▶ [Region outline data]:
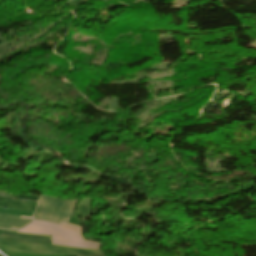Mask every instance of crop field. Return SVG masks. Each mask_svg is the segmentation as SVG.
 Instances as JSON below:
<instances>
[{
    "mask_svg": "<svg viewBox=\"0 0 256 256\" xmlns=\"http://www.w3.org/2000/svg\"><path fill=\"white\" fill-rule=\"evenodd\" d=\"M0 239L20 241V242H32V243H45L51 244L50 237L40 235L21 234L12 231H1Z\"/></svg>",
    "mask_w": 256,
    "mask_h": 256,
    "instance_id": "5",
    "label": "crop field"
},
{
    "mask_svg": "<svg viewBox=\"0 0 256 256\" xmlns=\"http://www.w3.org/2000/svg\"><path fill=\"white\" fill-rule=\"evenodd\" d=\"M69 256H77V255H69Z\"/></svg>",
    "mask_w": 256,
    "mask_h": 256,
    "instance_id": "8",
    "label": "crop field"
},
{
    "mask_svg": "<svg viewBox=\"0 0 256 256\" xmlns=\"http://www.w3.org/2000/svg\"><path fill=\"white\" fill-rule=\"evenodd\" d=\"M39 197H32V196H23V195H18L16 198L17 200H31V201H37Z\"/></svg>",
    "mask_w": 256,
    "mask_h": 256,
    "instance_id": "7",
    "label": "crop field"
},
{
    "mask_svg": "<svg viewBox=\"0 0 256 256\" xmlns=\"http://www.w3.org/2000/svg\"><path fill=\"white\" fill-rule=\"evenodd\" d=\"M82 228L73 225H60L34 220L26 228L18 231L21 233L52 235V244L79 247L85 249H98L99 244L83 241L80 235Z\"/></svg>",
    "mask_w": 256,
    "mask_h": 256,
    "instance_id": "1",
    "label": "crop field"
},
{
    "mask_svg": "<svg viewBox=\"0 0 256 256\" xmlns=\"http://www.w3.org/2000/svg\"><path fill=\"white\" fill-rule=\"evenodd\" d=\"M35 202H22L0 197V207L34 212ZM25 217V216H23ZM30 218V217H25ZM0 215V229L17 230L25 227L33 219H25Z\"/></svg>",
    "mask_w": 256,
    "mask_h": 256,
    "instance_id": "4",
    "label": "crop field"
},
{
    "mask_svg": "<svg viewBox=\"0 0 256 256\" xmlns=\"http://www.w3.org/2000/svg\"><path fill=\"white\" fill-rule=\"evenodd\" d=\"M0 249L23 251V252H37V253H54V254H88L103 256L99 250H83L65 248L54 245L45 244H21L7 241H0Z\"/></svg>",
    "mask_w": 256,
    "mask_h": 256,
    "instance_id": "3",
    "label": "crop field"
},
{
    "mask_svg": "<svg viewBox=\"0 0 256 256\" xmlns=\"http://www.w3.org/2000/svg\"><path fill=\"white\" fill-rule=\"evenodd\" d=\"M1 256V255H0Z\"/></svg>",
    "mask_w": 256,
    "mask_h": 256,
    "instance_id": "9",
    "label": "crop field"
},
{
    "mask_svg": "<svg viewBox=\"0 0 256 256\" xmlns=\"http://www.w3.org/2000/svg\"><path fill=\"white\" fill-rule=\"evenodd\" d=\"M42 196L38 202V207L34 218L37 220L49 221L53 223H66L76 201L61 200Z\"/></svg>",
    "mask_w": 256,
    "mask_h": 256,
    "instance_id": "2",
    "label": "crop field"
},
{
    "mask_svg": "<svg viewBox=\"0 0 256 256\" xmlns=\"http://www.w3.org/2000/svg\"><path fill=\"white\" fill-rule=\"evenodd\" d=\"M8 256H68V255H54V254H29L14 251L1 250Z\"/></svg>",
    "mask_w": 256,
    "mask_h": 256,
    "instance_id": "6",
    "label": "crop field"
}]
</instances>
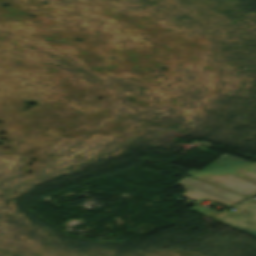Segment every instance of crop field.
<instances>
[{
    "label": "crop field",
    "instance_id": "crop-field-4",
    "mask_svg": "<svg viewBox=\"0 0 256 256\" xmlns=\"http://www.w3.org/2000/svg\"><path fill=\"white\" fill-rule=\"evenodd\" d=\"M190 210H193V211H195V212L204 214V215L209 216V217H212V216L218 214V213H216V212L210 211V210L205 209V208H202V207H200V206H196V207H194V208H192V209H190Z\"/></svg>",
    "mask_w": 256,
    "mask_h": 256
},
{
    "label": "crop field",
    "instance_id": "crop-field-3",
    "mask_svg": "<svg viewBox=\"0 0 256 256\" xmlns=\"http://www.w3.org/2000/svg\"><path fill=\"white\" fill-rule=\"evenodd\" d=\"M236 208L233 213L226 211L213 218L256 236V201L250 200Z\"/></svg>",
    "mask_w": 256,
    "mask_h": 256
},
{
    "label": "crop field",
    "instance_id": "crop-field-1",
    "mask_svg": "<svg viewBox=\"0 0 256 256\" xmlns=\"http://www.w3.org/2000/svg\"><path fill=\"white\" fill-rule=\"evenodd\" d=\"M187 175L248 197L256 194V162L224 155L204 171Z\"/></svg>",
    "mask_w": 256,
    "mask_h": 256
},
{
    "label": "crop field",
    "instance_id": "crop-field-2",
    "mask_svg": "<svg viewBox=\"0 0 256 256\" xmlns=\"http://www.w3.org/2000/svg\"><path fill=\"white\" fill-rule=\"evenodd\" d=\"M177 184L187 190L182 196L200 202L204 199L219 202L226 206H232L240 201L248 199L228 190L204 183L194 177L183 178Z\"/></svg>",
    "mask_w": 256,
    "mask_h": 256
}]
</instances>
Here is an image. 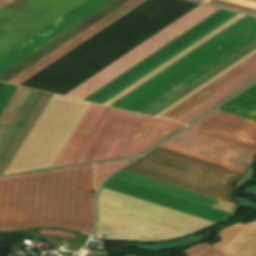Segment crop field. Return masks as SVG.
I'll return each instance as SVG.
<instances>
[{"label":"crop field","instance_id":"8a807250","mask_svg":"<svg viewBox=\"0 0 256 256\" xmlns=\"http://www.w3.org/2000/svg\"><path fill=\"white\" fill-rule=\"evenodd\" d=\"M92 166L0 179V232L41 226L89 234Z\"/></svg>","mask_w":256,"mask_h":256},{"label":"crop field","instance_id":"ac0d7876","mask_svg":"<svg viewBox=\"0 0 256 256\" xmlns=\"http://www.w3.org/2000/svg\"><path fill=\"white\" fill-rule=\"evenodd\" d=\"M198 5L147 0L21 86L63 95Z\"/></svg>","mask_w":256,"mask_h":256},{"label":"crop field","instance_id":"34b2d1b8","mask_svg":"<svg viewBox=\"0 0 256 256\" xmlns=\"http://www.w3.org/2000/svg\"><path fill=\"white\" fill-rule=\"evenodd\" d=\"M256 34V19L243 17L111 107L138 112Z\"/></svg>","mask_w":256,"mask_h":256},{"label":"crop field","instance_id":"412701ff","mask_svg":"<svg viewBox=\"0 0 256 256\" xmlns=\"http://www.w3.org/2000/svg\"><path fill=\"white\" fill-rule=\"evenodd\" d=\"M123 170L231 203L234 202L229 195L230 186L241 175V172L160 147Z\"/></svg>","mask_w":256,"mask_h":256},{"label":"crop field","instance_id":"f4fd0767","mask_svg":"<svg viewBox=\"0 0 256 256\" xmlns=\"http://www.w3.org/2000/svg\"><path fill=\"white\" fill-rule=\"evenodd\" d=\"M84 0H16L0 11V56Z\"/></svg>","mask_w":256,"mask_h":256},{"label":"crop field","instance_id":"dd49c442","mask_svg":"<svg viewBox=\"0 0 256 256\" xmlns=\"http://www.w3.org/2000/svg\"><path fill=\"white\" fill-rule=\"evenodd\" d=\"M216 10L217 8L203 5L198 6L132 51L128 52L88 80L66 93L65 96L81 100L85 99Z\"/></svg>","mask_w":256,"mask_h":256},{"label":"crop field","instance_id":"e52e79f7","mask_svg":"<svg viewBox=\"0 0 256 256\" xmlns=\"http://www.w3.org/2000/svg\"><path fill=\"white\" fill-rule=\"evenodd\" d=\"M237 13L219 9L185 33L89 96L85 101L102 104L168 59L172 58Z\"/></svg>","mask_w":256,"mask_h":256},{"label":"crop field","instance_id":"d8731c3e","mask_svg":"<svg viewBox=\"0 0 256 256\" xmlns=\"http://www.w3.org/2000/svg\"><path fill=\"white\" fill-rule=\"evenodd\" d=\"M144 119L107 107L72 165L121 158Z\"/></svg>","mask_w":256,"mask_h":256},{"label":"crop field","instance_id":"5a996713","mask_svg":"<svg viewBox=\"0 0 256 256\" xmlns=\"http://www.w3.org/2000/svg\"><path fill=\"white\" fill-rule=\"evenodd\" d=\"M164 144L246 169L256 151L191 131H183Z\"/></svg>","mask_w":256,"mask_h":256},{"label":"crop field","instance_id":"3316defc","mask_svg":"<svg viewBox=\"0 0 256 256\" xmlns=\"http://www.w3.org/2000/svg\"><path fill=\"white\" fill-rule=\"evenodd\" d=\"M102 188L159 204L168 208L192 214L215 222L227 219L232 213L205 206L196 202L172 196L140 185L111 177Z\"/></svg>","mask_w":256,"mask_h":256},{"label":"crop field","instance_id":"28ad6ade","mask_svg":"<svg viewBox=\"0 0 256 256\" xmlns=\"http://www.w3.org/2000/svg\"><path fill=\"white\" fill-rule=\"evenodd\" d=\"M187 130L256 150V122L213 111Z\"/></svg>","mask_w":256,"mask_h":256},{"label":"crop field","instance_id":"d1516ede","mask_svg":"<svg viewBox=\"0 0 256 256\" xmlns=\"http://www.w3.org/2000/svg\"><path fill=\"white\" fill-rule=\"evenodd\" d=\"M109 0H86L8 53L0 57V72L49 41ZM8 69V68H7ZM5 71V70H4Z\"/></svg>","mask_w":256,"mask_h":256},{"label":"crop field","instance_id":"22f410ed","mask_svg":"<svg viewBox=\"0 0 256 256\" xmlns=\"http://www.w3.org/2000/svg\"><path fill=\"white\" fill-rule=\"evenodd\" d=\"M127 1L128 0L109 1L108 3H106L84 19L80 20L49 42L45 43L44 45H42L29 55L9 67L5 71L1 72L0 81H8L9 79H11L12 77H14L15 75H17L18 73H20L21 71H23L24 69H26L27 67H29L30 65H32L33 63H35L72 37H74L75 35L79 34L80 32H82L83 30H85L86 28H88L89 26H91L92 24H94L95 22H97L98 20H100Z\"/></svg>","mask_w":256,"mask_h":256},{"label":"crop field","instance_id":"cbeb9de0","mask_svg":"<svg viewBox=\"0 0 256 256\" xmlns=\"http://www.w3.org/2000/svg\"><path fill=\"white\" fill-rule=\"evenodd\" d=\"M144 1L145 0L128 1L127 3H125L124 5H122L121 7H119L82 33H80L79 35L75 36L41 60L30 66L29 68L9 80L8 83L16 85L21 84L22 82H24L25 80H27L28 78H30L31 76H33L34 74H36L37 72H39L40 70H42L43 68H45L46 66H48L49 64H51L52 62H54L55 60H57L58 58H60L61 56H63L64 54H66L67 52H69L70 50H72L73 48H75L76 46H78L79 44H81L82 42H84L85 40H87L88 38H90L91 36H93L94 34H96L97 32H99L100 30H102L103 28H105L106 26H108L109 24H111L112 22H114L115 20H117Z\"/></svg>","mask_w":256,"mask_h":256},{"label":"crop field","instance_id":"5142ce71","mask_svg":"<svg viewBox=\"0 0 256 256\" xmlns=\"http://www.w3.org/2000/svg\"><path fill=\"white\" fill-rule=\"evenodd\" d=\"M256 66V54L179 104L178 106L174 107L167 113L161 116V118L169 119V120H177L191 109L223 89L225 86L251 70Z\"/></svg>","mask_w":256,"mask_h":256},{"label":"crop field","instance_id":"d9b57169","mask_svg":"<svg viewBox=\"0 0 256 256\" xmlns=\"http://www.w3.org/2000/svg\"><path fill=\"white\" fill-rule=\"evenodd\" d=\"M223 240L212 245L230 256H254L256 254V220L240 223L220 231Z\"/></svg>","mask_w":256,"mask_h":256},{"label":"crop field","instance_id":"733c2abd","mask_svg":"<svg viewBox=\"0 0 256 256\" xmlns=\"http://www.w3.org/2000/svg\"><path fill=\"white\" fill-rule=\"evenodd\" d=\"M180 126L182 124L146 117L122 158L144 151Z\"/></svg>","mask_w":256,"mask_h":256},{"label":"crop field","instance_id":"4a817a6b","mask_svg":"<svg viewBox=\"0 0 256 256\" xmlns=\"http://www.w3.org/2000/svg\"><path fill=\"white\" fill-rule=\"evenodd\" d=\"M105 109V106L92 104L53 167L71 165Z\"/></svg>","mask_w":256,"mask_h":256},{"label":"crop field","instance_id":"bc2a9ffb","mask_svg":"<svg viewBox=\"0 0 256 256\" xmlns=\"http://www.w3.org/2000/svg\"><path fill=\"white\" fill-rule=\"evenodd\" d=\"M255 77H256V68L250 71L249 73H247L246 75H244L242 78L252 80ZM247 82H249V80H245L241 78L238 79L237 81H235L234 83H232L231 85H229L228 87H226L225 89H223L222 91H220L219 93H217L216 95H214L213 97L205 101L204 103H202L201 105H199L198 107H196L195 109H193L192 111H190L189 113H187L186 115L178 119L176 122H180L184 124L188 123L193 118H195L196 116H198L199 114H201L202 112H204L205 110L213 106L214 104L218 103L219 101L227 97L229 94H231L232 92H234L236 89L243 86Z\"/></svg>","mask_w":256,"mask_h":256},{"label":"crop field","instance_id":"214f88e0","mask_svg":"<svg viewBox=\"0 0 256 256\" xmlns=\"http://www.w3.org/2000/svg\"><path fill=\"white\" fill-rule=\"evenodd\" d=\"M217 110L256 121V103L240 98H233Z\"/></svg>","mask_w":256,"mask_h":256},{"label":"crop field","instance_id":"92a150f3","mask_svg":"<svg viewBox=\"0 0 256 256\" xmlns=\"http://www.w3.org/2000/svg\"><path fill=\"white\" fill-rule=\"evenodd\" d=\"M204 3L256 16V2L250 0H205Z\"/></svg>","mask_w":256,"mask_h":256},{"label":"crop field","instance_id":"dafd665d","mask_svg":"<svg viewBox=\"0 0 256 256\" xmlns=\"http://www.w3.org/2000/svg\"><path fill=\"white\" fill-rule=\"evenodd\" d=\"M255 38H256V35L250 38L249 40H247L246 42H244L243 44H241L240 46L236 47L235 49H233L232 51H230L229 53H227L226 55H224L223 57H221L211 65H209L208 67H206L205 69H203L202 71H200L199 73H197L196 75H194L193 77H191L190 79H188L187 81H185L184 83H182L181 85L173 89L172 91L168 92L167 94H165L164 96H162L161 98H159L158 100H156L155 102H153L152 104H150L149 106L141 110L139 113L141 114L145 113L146 111H148L149 109H151L152 107H154L155 105H157L158 103H160L161 101H163L164 99H166L167 97H169L170 95H172L173 93H175L176 91H178L179 89H181L182 87H184L185 85H187L188 83L196 79L197 77H199L200 75H202L203 73L211 69L213 66H215L216 64H218L219 62H221L222 60H224L225 58H227L228 56H230L231 54H233L234 52H236L237 50H239L240 48H242L243 46H245Z\"/></svg>","mask_w":256,"mask_h":256},{"label":"crop field","instance_id":"00972430","mask_svg":"<svg viewBox=\"0 0 256 256\" xmlns=\"http://www.w3.org/2000/svg\"><path fill=\"white\" fill-rule=\"evenodd\" d=\"M128 161L130 160L95 165L94 188L97 189L98 185L103 179L108 177L114 170L124 165Z\"/></svg>","mask_w":256,"mask_h":256},{"label":"crop field","instance_id":"a9b5d70f","mask_svg":"<svg viewBox=\"0 0 256 256\" xmlns=\"http://www.w3.org/2000/svg\"><path fill=\"white\" fill-rule=\"evenodd\" d=\"M160 147L167 148V149H170V150H173V151H176V152H180V153L192 156V157H196V158H199V159H202V160H205V161H209V162H212V163H215V164H218V165H222V166H225V167H228V168H231V169H234V170H238V171H241V172L244 171V169L234 167V166L222 163V162H218V161H215V160H212V159H209V158H206V157H202V156L190 153V152H186V151L174 148V147H170V146H167V145H164V144L160 145Z\"/></svg>","mask_w":256,"mask_h":256},{"label":"crop field","instance_id":"4177f3b9","mask_svg":"<svg viewBox=\"0 0 256 256\" xmlns=\"http://www.w3.org/2000/svg\"><path fill=\"white\" fill-rule=\"evenodd\" d=\"M16 89V86L8 85L4 87L3 91L0 94V113L6 103L8 102L9 98L13 94L14 90Z\"/></svg>","mask_w":256,"mask_h":256},{"label":"crop field","instance_id":"730fd06b","mask_svg":"<svg viewBox=\"0 0 256 256\" xmlns=\"http://www.w3.org/2000/svg\"><path fill=\"white\" fill-rule=\"evenodd\" d=\"M210 247L207 243H202L197 246L188 248L186 250H183L184 254L186 256H200L205 250H207Z\"/></svg>","mask_w":256,"mask_h":256},{"label":"crop field","instance_id":"eef30255","mask_svg":"<svg viewBox=\"0 0 256 256\" xmlns=\"http://www.w3.org/2000/svg\"><path fill=\"white\" fill-rule=\"evenodd\" d=\"M237 97L256 102V83L237 95Z\"/></svg>","mask_w":256,"mask_h":256},{"label":"crop field","instance_id":"ae1a2a85","mask_svg":"<svg viewBox=\"0 0 256 256\" xmlns=\"http://www.w3.org/2000/svg\"><path fill=\"white\" fill-rule=\"evenodd\" d=\"M244 191H247L249 193H252V194L256 195V187L247 188ZM236 199L238 200V202H239V204L241 206H245V207H249V208H252V209H256V204L255 203H253L251 201H248L246 199H243V198L236 197Z\"/></svg>","mask_w":256,"mask_h":256},{"label":"crop field","instance_id":"d3111659","mask_svg":"<svg viewBox=\"0 0 256 256\" xmlns=\"http://www.w3.org/2000/svg\"><path fill=\"white\" fill-rule=\"evenodd\" d=\"M46 235L52 234L60 237L74 238V234L68 233L66 231H56V230H44Z\"/></svg>","mask_w":256,"mask_h":256},{"label":"crop field","instance_id":"750c4746","mask_svg":"<svg viewBox=\"0 0 256 256\" xmlns=\"http://www.w3.org/2000/svg\"><path fill=\"white\" fill-rule=\"evenodd\" d=\"M201 256H228V255L211 246Z\"/></svg>","mask_w":256,"mask_h":256},{"label":"crop field","instance_id":"bd1437ed","mask_svg":"<svg viewBox=\"0 0 256 256\" xmlns=\"http://www.w3.org/2000/svg\"><path fill=\"white\" fill-rule=\"evenodd\" d=\"M11 1H13V0H0V8H2L3 6L7 5Z\"/></svg>","mask_w":256,"mask_h":256},{"label":"crop field","instance_id":"1d83c4d3","mask_svg":"<svg viewBox=\"0 0 256 256\" xmlns=\"http://www.w3.org/2000/svg\"><path fill=\"white\" fill-rule=\"evenodd\" d=\"M5 86L4 83H0V92L2 91L3 87Z\"/></svg>","mask_w":256,"mask_h":256},{"label":"crop field","instance_id":"120bbe31","mask_svg":"<svg viewBox=\"0 0 256 256\" xmlns=\"http://www.w3.org/2000/svg\"><path fill=\"white\" fill-rule=\"evenodd\" d=\"M196 1L202 2L203 0H196Z\"/></svg>","mask_w":256,"mask_h":256},{"label":"crop field","instance_id":"d32e631a","mask_svg":"<svg viewBox=\"0 0 256 256\" xmlns=\"http://www.w3.org/2000/svg\"><path fill=\"white\" fill-rule=\"evenodd\" d=\"M254 1H256V0H254Z\"/></svg>","mask_w":256,"mask_h":256}]
</instances>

▶ [PROBLEM DETAILS]: Rewrite the data from its first line through the line containing "239L20 241V242H32V243H45L51 244L50", putting "farm plot" wherever "crop field" appears and keeping everything else the same. Leave the pictures out.

▶ [EXERCISE SOLUTION]:
Mask every instance of farm plot. Return SVG masks. Each mask_svg is the segmentation as SVG.
 Instances as JSON below:
<instances>
[{
    "mask_svg": "<svg viewBox=\"0 0 256 256\" xmlns=\"http://www.w3.org/2000/svg\"><path fill=\"white\" fill-rule=\"evenodd\" d=\"M0 239L20 241V242H32V243H45L51 244L50 237L40 235L21 234L12 231H1Z\"/></svg>",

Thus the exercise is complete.